**Task to carry out**:
Count the lines below that contain the string "entities", and reply with the number alone.

Stored entries:
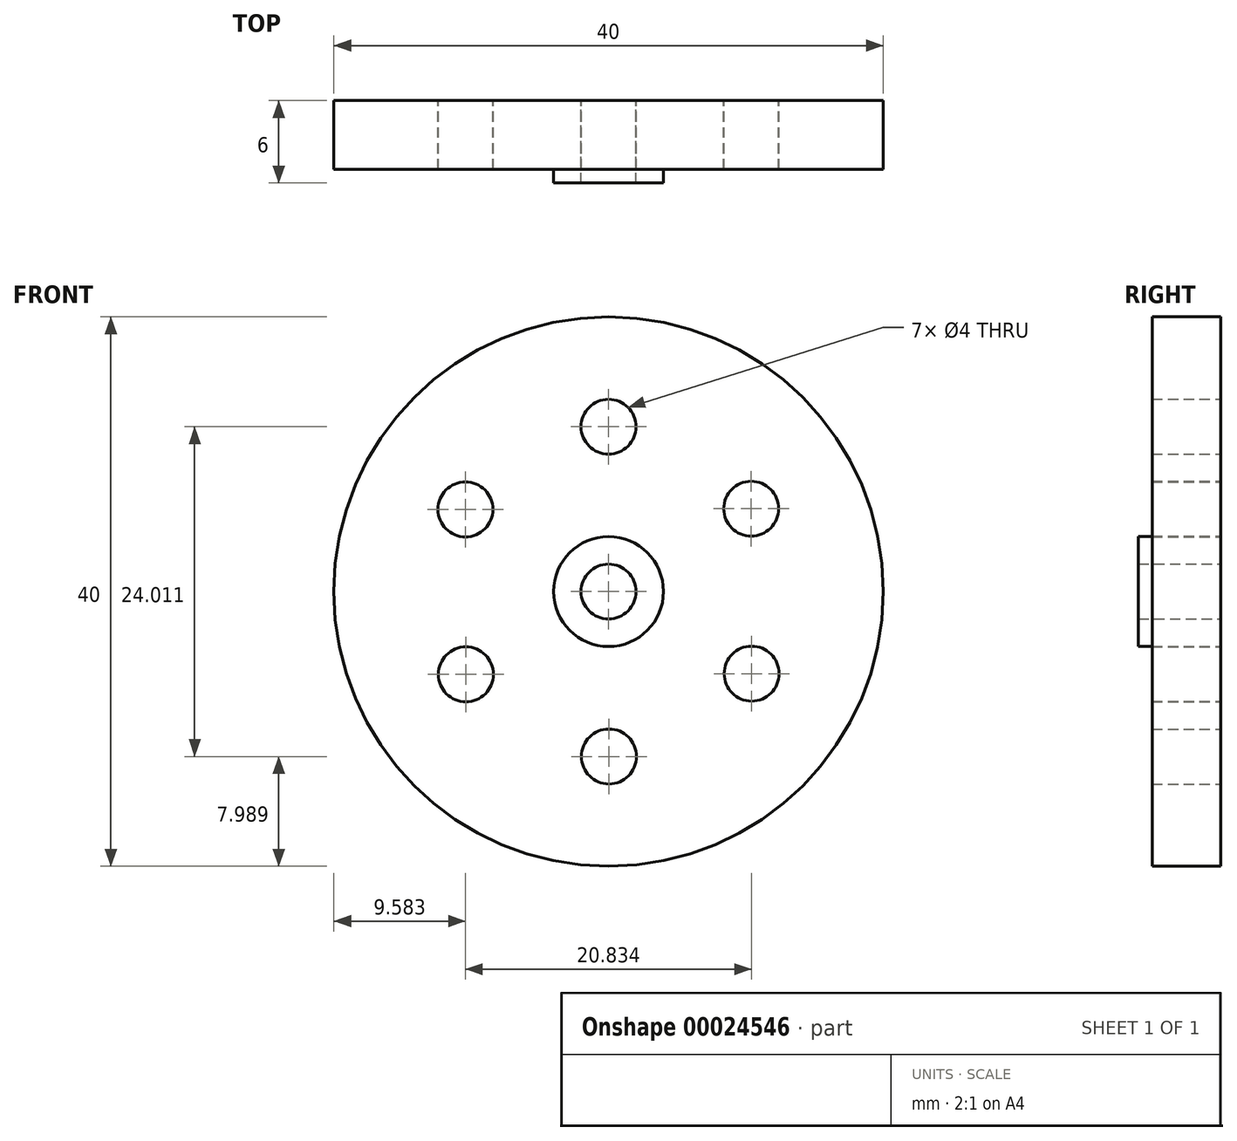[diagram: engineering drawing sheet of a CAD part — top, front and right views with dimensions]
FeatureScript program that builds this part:
annotation { "Feature Type Name" : "Feature", "Feature Type Description" : "" }
export const myFeature = defineFeature(function(context is Context, id is Id, definition is map)
    precondition{}
    {
        {
            var Q0;
            Q0=qCreatedBy(makeId("Front.planeOp"),FACE);
            var sketch = newSketch(context, id + "F0", { "sketchPlane" : qUnion([Q0])});
            skCircle(sketch, "E0", {"center": v(0, 0) * mm, "radius": 20 * mm});
            skCircle(sketch, "E1", {"center": v(0, 0) * mm, "radius": 4 * mm});
            skLineSegment(sketch, "E2", {"start": v(0, 0) * mm, "end": v(0, 12) * mm});
            skCircle(sketch, "E3.cCircle", {"center": v(0, 0) * mm, "radius": 10.4 * mm, "construction": true});
            skLineSegment(sketch, "E3.0", {"start": v(10.42, -5.98) * mm, "end": v(0.03, -12.01) * mm});
            skLineSegment(sketch, "E3.1", {"start": v(0.03, -12.01) * mm, "end": v(-10.39, -6.03) * mm});
            skLineSegment(sketch, "E3.2", {"start": v(-10.39, -6.03) * mm, "end": v(-10.42, 5.98) * mm});
            skLineSegment(sketch, "E3.3", {"start": v(-10.42, 5.98) * mm, "end": v(-0.03, 12.01) * mm});
            skLineSegment(sketch, "E3.4", {"start": v(-0.03, 12.01) * mm, "end": v(10.39, 6.03) * mm});
            skLineSegment(sketch, "E3.5", {"start": v(10.39, 6.03) * mm, "end": v(10.42, -5.98) * mm});
            skPoint(sketch, "E3.0.midPoint", {"position": v(5.22, -9) * mm});
            skCircle(sketch, "E4", {"center": v(-10.42, 5.98) * mm, "radius": 2 * mm});
            skCircle(sketch, "E5", {"center": v(0, 12) * mm, "radius": 2 * mm});
            skCircle(sketch, "E6", {"center": v(10.39, 6.03) * mm, "radius": 2 * mm});
            skCircle(sketch, "E7", {"center": v(10.42, -5.98) * mm, "radius": 2 * mm});
            skCircle(sketch, "E8", {"center": v(0.03, -12.01) * mm, "radius": 2 * mm});
            skCircle(sketch, "E9", {"center": v(-10.39, -6.03) * mm, "radius": 2 * mm});
            skCircle(sketch, "E10", {"center": v(0, 0) * mm, "radius": 2 * mm});
            skLineSegment(sketch, "E11", {"start": v(0, 0) * mm, "end": v(0, 20) * mm});
            skSolve(sketch);
        }
        {
            var Q0;
            Q0=makeQuery(id+"F0.imprint","IMPRINT",FACE,{"disambiguationData":[TD([[makeQuery(id+"F0.imprint","IMPRINT",EDGE,{"derivedFrom":sQuery(id+"F0.wireOp",EDGE,"E0")}),1.0]])]});
            var Q1;
            Q1=makeQuery(id+"F0.imprint","IMPRINT",FACE,{"disambiguationData":[TD([[makeQuery(id+"F0.imprint","IMPRINT",EDGE,{"derivedFrom":sQuery(id+"F0.wireOp",EDGE,"E1")}),-1.0]])]});
            extrude(context, id + "F1", {"entities" : qUnion([Q0, Q1]), "depth" : 5 * mm});
        }
        {
            var Q0;
            Q0=makeQuery(id+"F0.imprint","IMPRINT",FACE,{"disambiguationData":[TD([[makeQuery(id+"F0.imprint","IMPRINT",EDGE,{"derivedFrom":sQuery(id+"F0.wireOp",EDGE,"E1")}),1.0]])]});
            extrude(context, id + "F2", {"entities" : qUnion([Q0]), "operationType" : NewBodyOperationType.ADD, "depth" : 6 * mm});
        }
    });
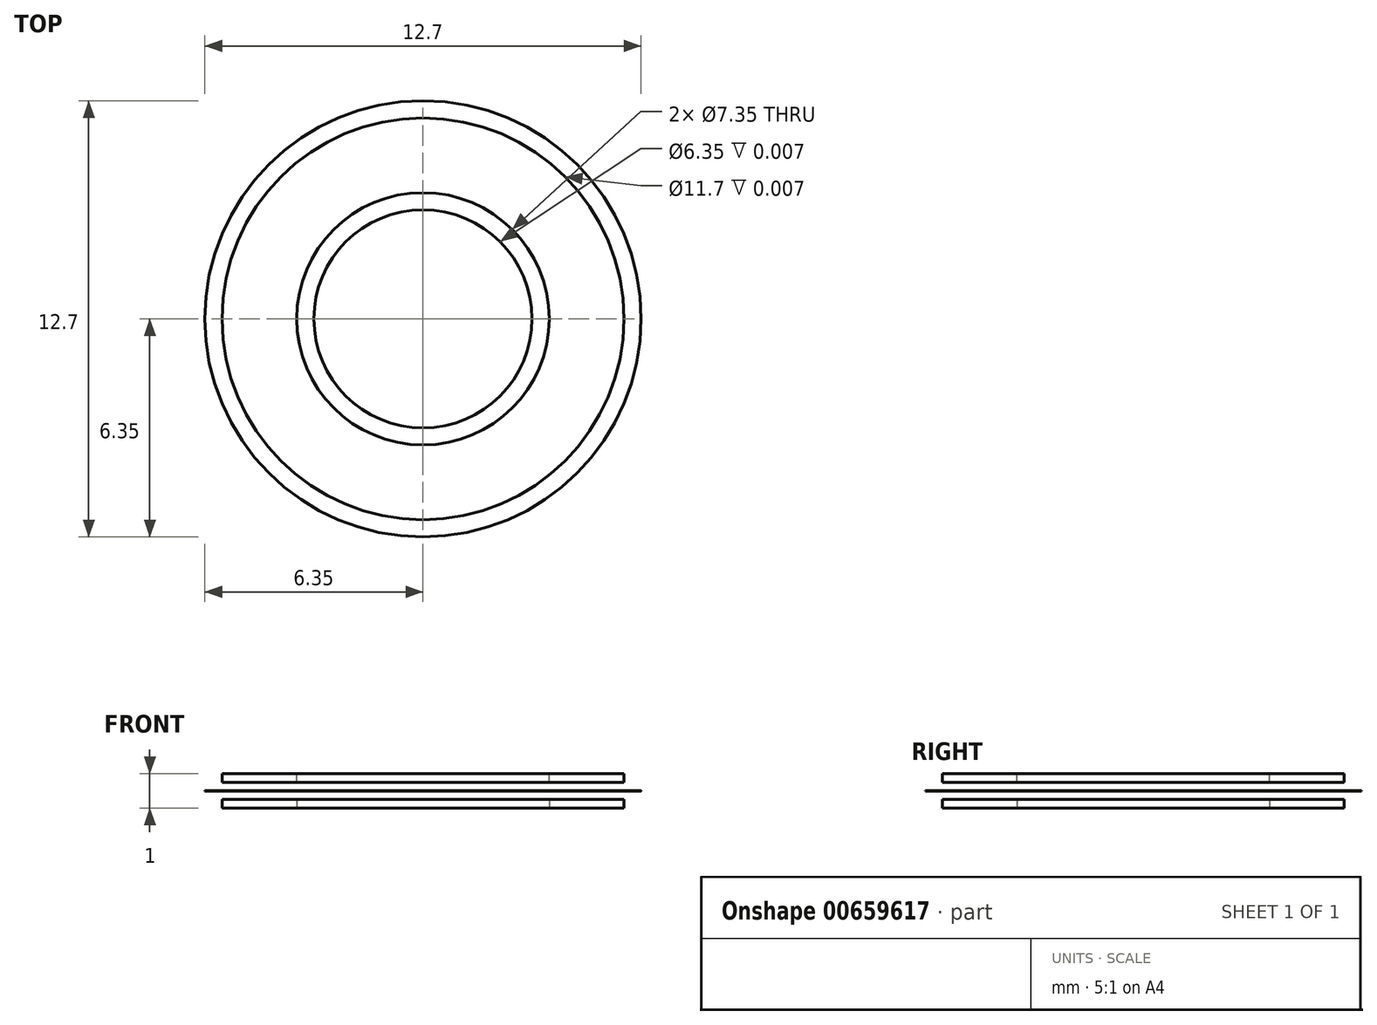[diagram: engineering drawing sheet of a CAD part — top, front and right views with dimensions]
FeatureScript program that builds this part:
annotation { "Feature Type Name" : "Feature", "Feature Type Description" : "" }
export const myFeature = defineFeature(function(context is Context, id is Id, definition is map)
    precondition{}
    {
        {
            var Q0;
            Q0=qCreatedBy(makeId("Top.planeOp"),FACE);
            var sketch = newSketch(context, id + "F0", { "sketchPlane" : qUnion([Q0])});
            skCircle(sketch, "E0", {"center": v(0, 0) * mm, "radius": 6.35 * mm});
            skCircle(sketch, "E1", {"center": v(0, 0) * mm, "radius": 3.18 * mm});
            skCircle(sketch, "E2", {"center": v(0, 0) * mm, "radius": 3.68 * mm});
            skCircle(sketch, "E3", {"center": v(0, 0) * mm, "radius": 5.85 * mm});
            skSolve(sketch);
        }
        {
            var Q0;
            Q0=makeQuery(id+"F0.imprint","IMPRINT",FACE,{"disambiguationData":[TD([[makeQuery(id+"F0.imprint","IMPRINT",EDGE,{"derivedFrom":sQuery(id+"F0.wireOp",EDGE,"E1")}),-1.0]])]});
            var Q1;
            Q1=makeQuery(id+"F0.imprint","IMPRINT",FACE,{"disambiguationData":[TD([[makeQuery(id+"F0.imprint","IMPRINT",EDGE,{"derivedFrom":sQuery(id+"F0.wireOp",EDGE,"E0")}),1.0]])]});
            extrude(context, id + "F1", {"entities" : qUnion([Q0, Q1]), "endBound" : BoundingType.SYMMETRIC, "depth" : 3 / 406.4 * mm, "offsetDistance" : 25 * mm});
        }
        {
            var Q0;
            Q0=makeQuery(id+"F1.opExtrude","CAP_FACE",FACE,{"disambiguationData":[OSD([sQuery(id+"F0.wireOp",EDGE,"E0"),sQuery(id+"F0.wireOp",EDGE,"E3")])],"isStart":false});
            cPlane(context, id + "F2", {"entities" : qUnion([Q0]), "cplaneType" : CPlaneType.OFFSET, "offset" : .5 * mm, "oppositeDirection" : true, "width" : 150 * mm, "height" : 150 * mm});
        }
        {
            var Q0;
            Q0=qCreatedBy(id+"F2.planeOp",FACE);
            var sketch = newSketch(context, id + "F3", { "sketchPlane" : qUnion([Q0])});
            skCircle(sketch, "E4.0", {"center": v(0, 0) * mm, "radius": 5.85 * mm});
            skCircle(sketch, "E5.0", {"center": v(0, 0) * mm, "radius": 3.68 * mm});
            skSolve(sketch);
        }
        {
            var Q0;
            Q0 = qSketchRegion(id + "F3", true);
            extrude(context, id + "F4", {"entities" : qUnion([Q0]), "depth" : .25 * mm, "offsetDistance" : 25 * mm});
        }
        {
            var Q0;
            Q0=makeQuery(id+"F4.opExtrude","SWEPT_BODY",BODY,{"disambiguationData":[OSD([sQuery(id+"F3.wireOp",EDGE,"E4.0"),sQuery(id+"F3.wireOp",EDGE,"E5.0")])]});
            var Q1;
            Q1=qCreatedBy(makeId("Top.planeOp"),FACE);
            mirror(context, id + "F5", {"entities" : qUnion([Q0]), "mirrorPlane" : qUnion([Q1])});
        }
    });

**Answer to the task**:
6